Task description: Echo everything from the line containing "P SOVAM TECNOVE TEMG TIMSAN" down to the line containing "mercato globale degli", including both of those lines, character for character.

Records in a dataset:

+===+

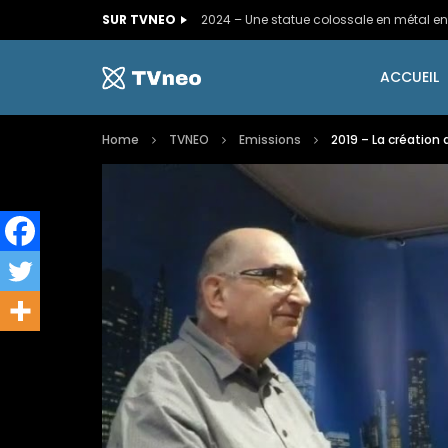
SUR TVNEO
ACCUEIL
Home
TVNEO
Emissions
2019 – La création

+===+

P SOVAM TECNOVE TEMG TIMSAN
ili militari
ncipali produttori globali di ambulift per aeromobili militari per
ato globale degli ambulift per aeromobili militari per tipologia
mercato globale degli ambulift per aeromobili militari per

+===+

Solution to the exercise:
P SOVAM TECNOVE TEMG TIMSAN
ili militari
ncipali produttori globali di ambulift per aeromobili militari per
ato globale degli ambulift per aeromobili militari per tipologia
mercato globale degli ambulift per aeromobili militari per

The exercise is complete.